Lower Bounding the Gromov--Hausdorff distance in Metric Graphs

TL;DR

This paper establishes conditions under which the Gromov--Hausdorff distance equals the Hausdorff distance in metric graphs, extending previous results for circles and providing optimal bounds.

Contribution

It generalizes the equality condition between Gromov--Hausdorff and Hausdorff distances for metric graphs, especially circles, and introduces a topological obstruction for lower bounds.

Findings

Equality holds when the subset is sufficiently dense in the metric graph.

The bound for circles is improved from π/6 to π/3, which is shown to be optimal.

A topological obstruction is identified that provides a lower bound for the Gromov--Hausdorff distance.

Abstract

Let $G$ be a finite, connected metric graph and let $X\subseteq G$ be a subset.
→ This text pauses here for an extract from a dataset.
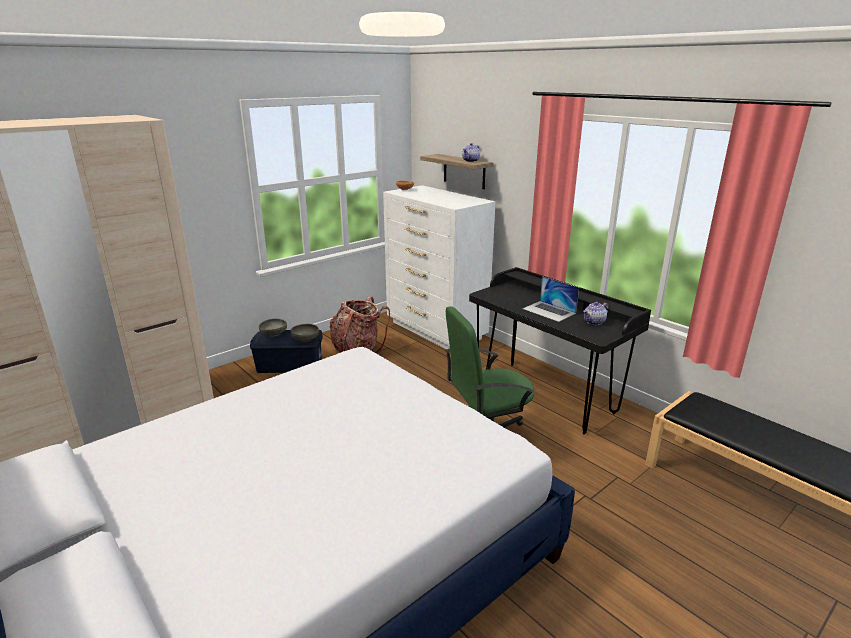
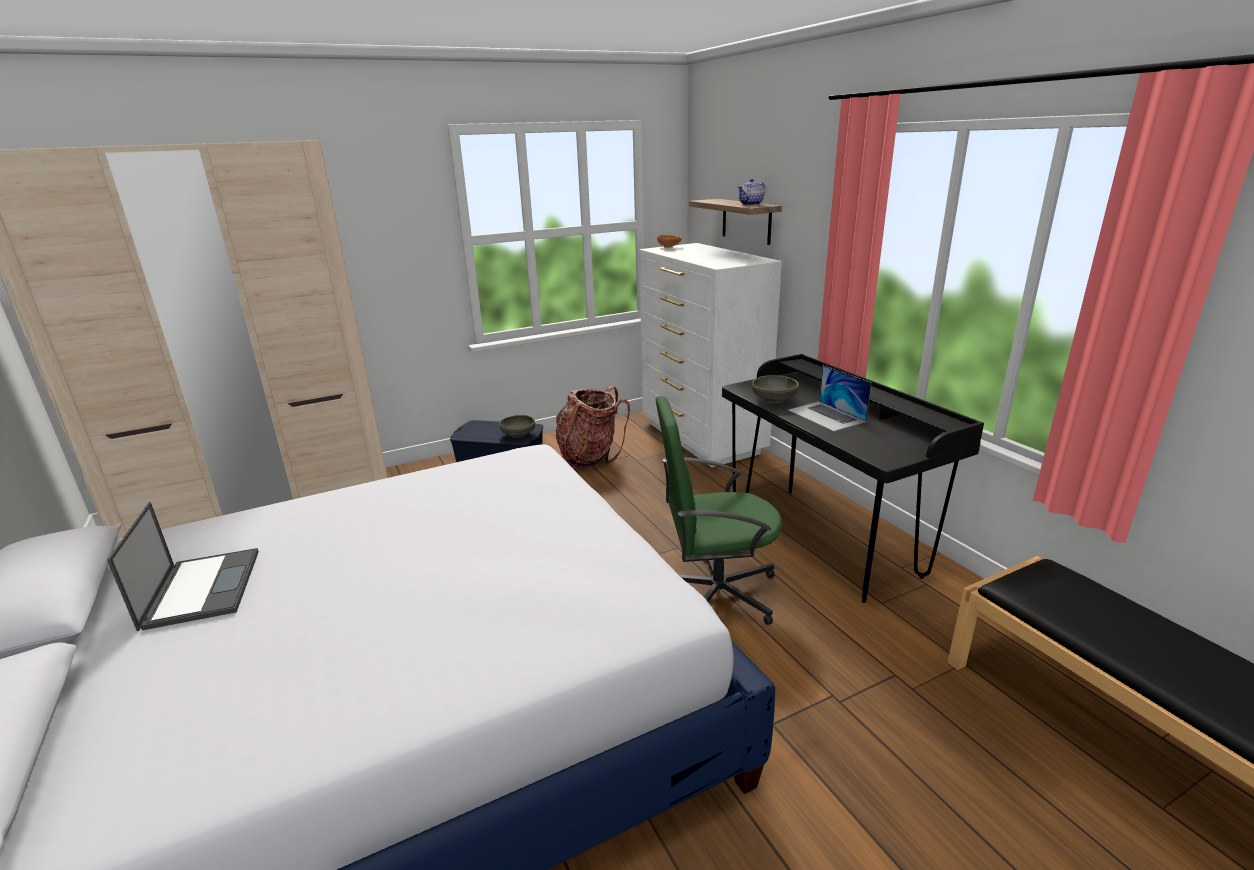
camera: 15 degrees right, 0 degrees up
(167, 480) = (202, 587): none -> laptop
(274, 334) = (484, 425): grey bowl -> grey bowl (774, 400)
(594, 322) = (889, 436): teapot -> none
If $X$ is sufficiently dense in $G$, we show that the Gromov--Hausdorff distance matches the Hausdorff distance, namely $d_\gh(G,X)=d_\h(G,X)$. When the metric graph is the circle $G=S^1$ with circumference $2\pi$, a recent study established the equality $d_\gh(S^1,X)=d_\h(S^1,X)$ whenever $d_\gh(S^1,X)<\frac{\pi}{6}$. Our results relax this hypothesis to $d_\gh(S^1,X)<\frac{\pi}{3}$, and furthermore, we show that the constant $\frac{\pi}{3}$ is the best possible. We lower bound the Gromov--Hausdorff distance $d_\gh(G,X)$ by the Hausdorff distance $d_\h(G,X)$ via a simple topological obstruction: the existence of a possibly discontinuous function $f\colon G \to X$ with too small distortion contradicts the connectedness of $G$.